Physical distances and international boundaries have become relatively meaningless in a society where publicly accessible information can reside on an Internet server in the United States or the United Kingdom. While it may be possible to seek a legal injunction against a website host, demanding the removal of sensitive information, the information can be moved elsewhere within minutes of receipt of a court order. Free website hosting from site providers worldwide provides nearly limitless choices for a new website. Mirroring – or the practice of synchronizing the content located on one computer server to also appear on other servers – makes the same information available from multiple geographic locations simultaneously. Additionally, once information is electronically distributed, there is no feasible way to cope with the subsequent redistribution of that information by others that encounter it. Through email, file transfer protocol, peer-to-peer file sharing networks, instant message, or hosting the data on a website of their own, individuals can perpetuate the spread of data beyond any government's ability to cope.

This month, representatives from 50 countries met at the 31st International Conference of Data Protection and Privacy Commissioners to reach a  draft agreement on international standards for the protection of privacy and personal data.  Will a global privacy framework ever exist that could uphold laws like the Youth Criminal Justice Act?

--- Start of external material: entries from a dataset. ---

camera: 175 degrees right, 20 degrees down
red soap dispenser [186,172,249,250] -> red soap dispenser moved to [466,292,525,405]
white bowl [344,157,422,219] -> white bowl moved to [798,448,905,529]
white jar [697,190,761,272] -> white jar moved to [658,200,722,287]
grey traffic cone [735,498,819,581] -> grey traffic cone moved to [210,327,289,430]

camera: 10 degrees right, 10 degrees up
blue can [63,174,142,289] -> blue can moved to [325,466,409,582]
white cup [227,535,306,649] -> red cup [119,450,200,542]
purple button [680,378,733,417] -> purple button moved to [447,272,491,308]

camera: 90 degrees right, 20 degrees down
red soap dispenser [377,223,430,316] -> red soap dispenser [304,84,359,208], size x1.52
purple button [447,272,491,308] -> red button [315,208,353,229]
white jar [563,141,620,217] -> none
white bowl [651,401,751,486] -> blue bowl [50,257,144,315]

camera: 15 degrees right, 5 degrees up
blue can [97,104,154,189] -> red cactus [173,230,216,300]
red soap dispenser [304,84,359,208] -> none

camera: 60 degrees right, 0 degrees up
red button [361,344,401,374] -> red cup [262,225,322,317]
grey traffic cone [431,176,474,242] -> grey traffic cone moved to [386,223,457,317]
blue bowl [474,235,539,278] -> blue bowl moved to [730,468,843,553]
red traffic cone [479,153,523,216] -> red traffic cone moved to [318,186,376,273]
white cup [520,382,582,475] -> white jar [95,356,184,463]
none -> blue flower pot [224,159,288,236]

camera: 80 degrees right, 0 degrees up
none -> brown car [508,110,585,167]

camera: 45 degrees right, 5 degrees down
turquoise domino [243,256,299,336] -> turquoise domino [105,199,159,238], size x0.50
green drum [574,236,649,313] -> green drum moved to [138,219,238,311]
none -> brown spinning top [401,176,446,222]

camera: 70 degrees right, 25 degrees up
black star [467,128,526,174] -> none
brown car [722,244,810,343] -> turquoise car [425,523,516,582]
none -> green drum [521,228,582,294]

I would appreciate your thoughts.

References
  • Statistics Canada Research Data Centres. (2005, October). Guide for researchers under agreement with Statistics Canada
  • Walton, D. (2007, June 12). ‘I hate them so I have this plan’: Twelve-year-old decided to kill family after parents tried to stop her dating 23-year-old, Crown tells court. The Globe and Mail, p. 6A.
  • Zickefoose, S. & Remington, R. (2007, June 12). Family stabbed dozens of times: Court hears details of ‘Hat triple murder. Calgary Herald, pp. 1A, 3A.